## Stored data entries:
::::::

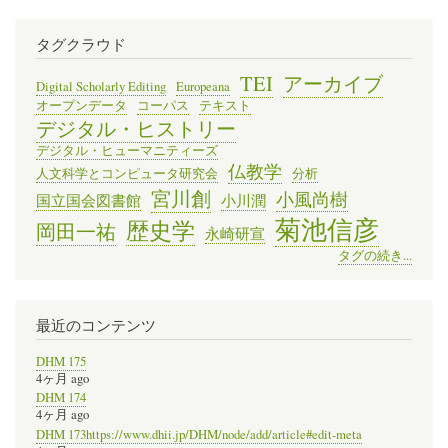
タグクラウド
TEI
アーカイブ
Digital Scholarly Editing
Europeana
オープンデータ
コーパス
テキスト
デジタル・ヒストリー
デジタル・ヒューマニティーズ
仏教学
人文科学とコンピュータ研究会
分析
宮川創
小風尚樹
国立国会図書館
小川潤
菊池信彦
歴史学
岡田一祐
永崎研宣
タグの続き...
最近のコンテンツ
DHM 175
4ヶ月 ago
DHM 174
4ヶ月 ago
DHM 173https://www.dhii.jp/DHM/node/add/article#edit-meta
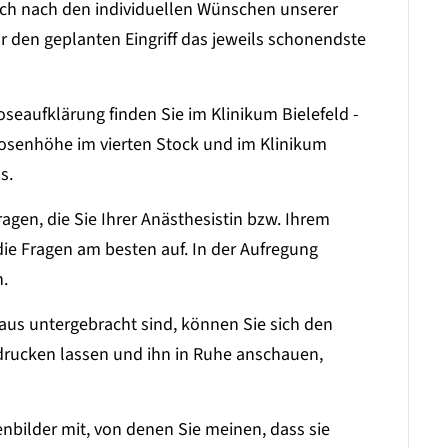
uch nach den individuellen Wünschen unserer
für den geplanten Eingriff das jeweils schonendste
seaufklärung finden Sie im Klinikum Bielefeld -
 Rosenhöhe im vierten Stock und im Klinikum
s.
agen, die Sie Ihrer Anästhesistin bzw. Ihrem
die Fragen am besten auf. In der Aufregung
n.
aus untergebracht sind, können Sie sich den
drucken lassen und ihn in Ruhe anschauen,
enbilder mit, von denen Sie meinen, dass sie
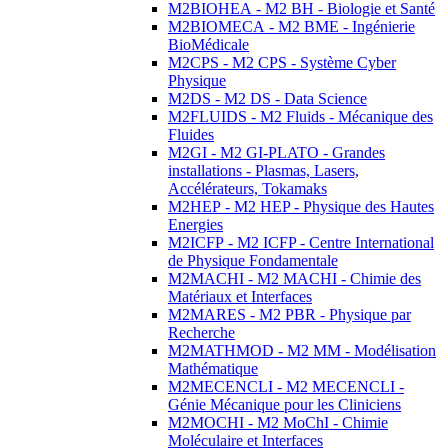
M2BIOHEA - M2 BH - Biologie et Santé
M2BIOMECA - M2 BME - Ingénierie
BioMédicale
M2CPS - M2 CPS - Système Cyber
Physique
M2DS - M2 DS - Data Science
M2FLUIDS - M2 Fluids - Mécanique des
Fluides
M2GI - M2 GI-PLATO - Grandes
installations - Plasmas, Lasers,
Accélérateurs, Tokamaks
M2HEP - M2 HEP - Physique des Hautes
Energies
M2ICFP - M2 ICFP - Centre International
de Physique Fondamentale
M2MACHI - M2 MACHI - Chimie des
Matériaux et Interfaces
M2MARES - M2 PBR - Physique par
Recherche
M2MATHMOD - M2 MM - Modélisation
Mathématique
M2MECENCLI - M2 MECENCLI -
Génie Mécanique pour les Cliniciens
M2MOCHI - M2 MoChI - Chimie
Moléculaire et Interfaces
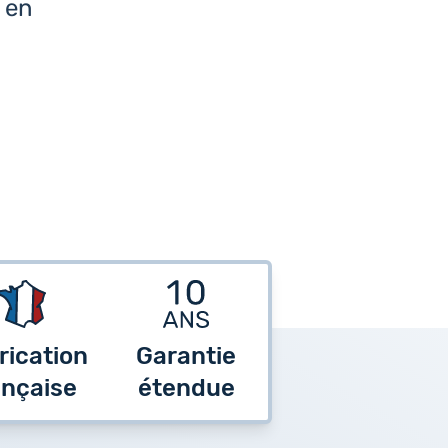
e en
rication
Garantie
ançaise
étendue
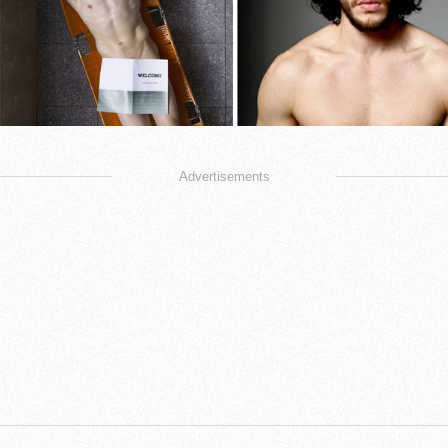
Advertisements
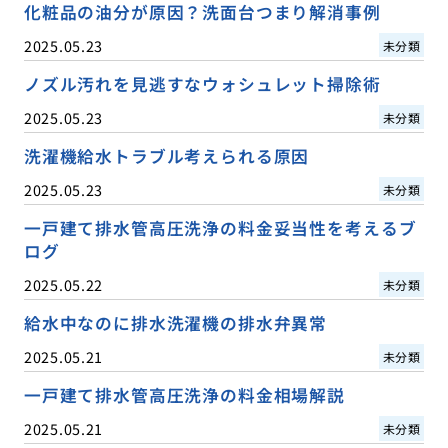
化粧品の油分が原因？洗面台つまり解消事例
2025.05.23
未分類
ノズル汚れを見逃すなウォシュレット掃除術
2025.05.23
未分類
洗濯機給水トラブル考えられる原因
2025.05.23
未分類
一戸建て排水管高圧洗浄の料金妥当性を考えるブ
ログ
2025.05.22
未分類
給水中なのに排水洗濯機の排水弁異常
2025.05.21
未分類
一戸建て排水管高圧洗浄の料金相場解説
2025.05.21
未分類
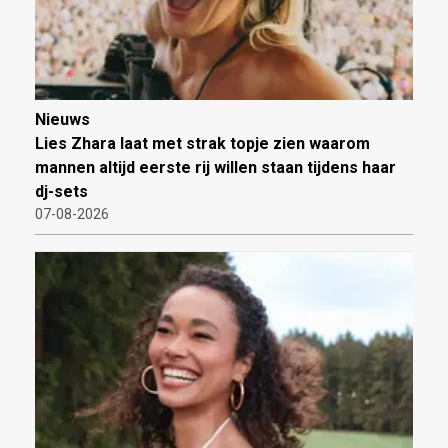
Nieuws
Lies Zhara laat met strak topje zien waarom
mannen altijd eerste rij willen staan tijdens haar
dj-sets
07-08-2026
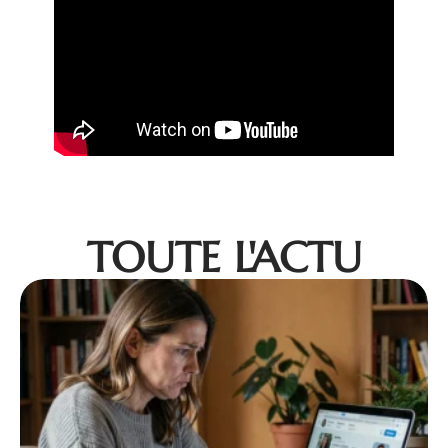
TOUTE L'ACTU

::::::

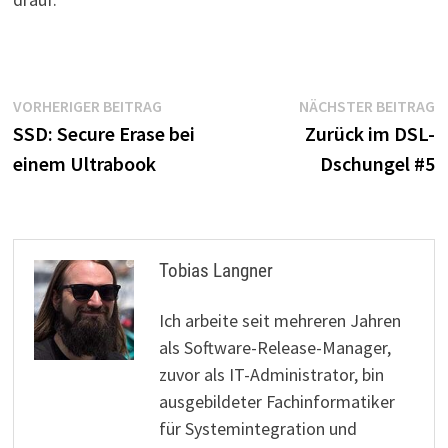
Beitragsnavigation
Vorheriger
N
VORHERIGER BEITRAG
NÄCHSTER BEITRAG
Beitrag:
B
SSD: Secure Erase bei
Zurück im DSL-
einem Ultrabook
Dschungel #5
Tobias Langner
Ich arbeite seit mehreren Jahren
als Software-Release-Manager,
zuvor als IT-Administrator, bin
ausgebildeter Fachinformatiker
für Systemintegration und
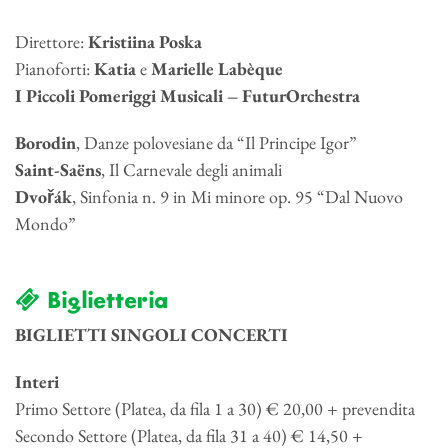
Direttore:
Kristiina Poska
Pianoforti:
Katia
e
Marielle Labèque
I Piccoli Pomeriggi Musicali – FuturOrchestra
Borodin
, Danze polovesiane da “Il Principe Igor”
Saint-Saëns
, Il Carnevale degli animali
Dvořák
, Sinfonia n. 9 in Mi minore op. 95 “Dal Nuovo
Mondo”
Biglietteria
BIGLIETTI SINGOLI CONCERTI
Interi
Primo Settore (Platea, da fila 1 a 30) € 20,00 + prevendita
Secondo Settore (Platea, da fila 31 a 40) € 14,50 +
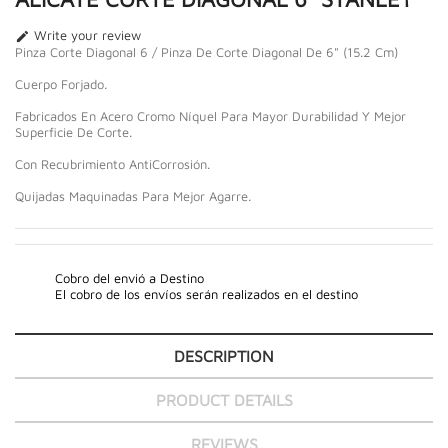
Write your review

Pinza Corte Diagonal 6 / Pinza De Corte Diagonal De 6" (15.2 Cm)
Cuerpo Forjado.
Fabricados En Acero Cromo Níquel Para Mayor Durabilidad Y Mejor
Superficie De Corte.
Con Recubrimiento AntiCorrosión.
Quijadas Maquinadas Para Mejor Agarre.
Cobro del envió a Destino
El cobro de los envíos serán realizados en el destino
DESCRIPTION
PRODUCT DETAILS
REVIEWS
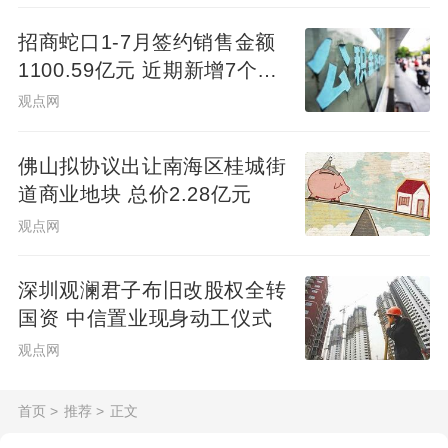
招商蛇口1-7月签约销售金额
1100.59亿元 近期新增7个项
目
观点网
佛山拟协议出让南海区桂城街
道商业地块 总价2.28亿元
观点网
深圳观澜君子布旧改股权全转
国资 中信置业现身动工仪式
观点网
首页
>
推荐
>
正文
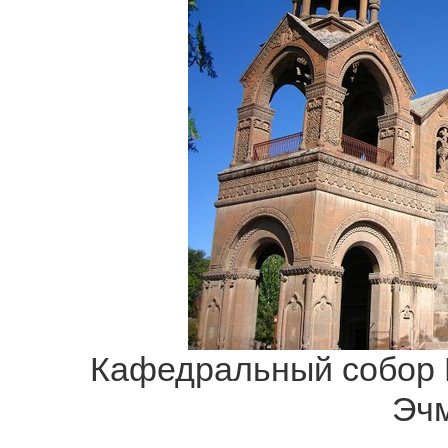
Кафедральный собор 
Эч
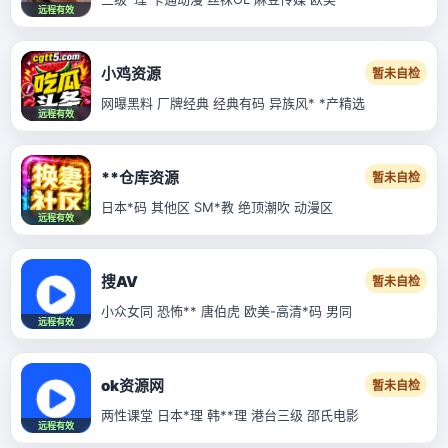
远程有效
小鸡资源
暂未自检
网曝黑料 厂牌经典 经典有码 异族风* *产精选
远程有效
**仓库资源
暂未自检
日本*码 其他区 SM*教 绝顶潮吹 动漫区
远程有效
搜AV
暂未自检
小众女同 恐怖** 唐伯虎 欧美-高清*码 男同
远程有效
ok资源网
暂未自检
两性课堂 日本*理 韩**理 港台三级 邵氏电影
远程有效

::::::

## Exercise:
Only the lines above from the one with "M2BIOHEA - M2 BH - Biologie et Santé" up to and including the one with "M2ICFP - M2 ICFP - Centre International" should be repeated, exactly as written.

## Answer section:
M2BIOHEA - M2 BH - Biologie et Santé
M2BIOMECA - M2 BME - Ingénierie
BioMédicale
M2CPS - M2 CPS - Système Cyber
Physique
M2DS - M2 DS - Data Science
M2FLUIDS - M2 Fluids - Mécanique des
Fluides
M2GI - M2 GI-PLATO - Grandes
installations - Plasmas, Lasers,
Accélérateurs, Tokamaks
M2HEP - M2 HEP - Physique des Hautes
Energies
M2ICFP - M2 ICFP - Centre International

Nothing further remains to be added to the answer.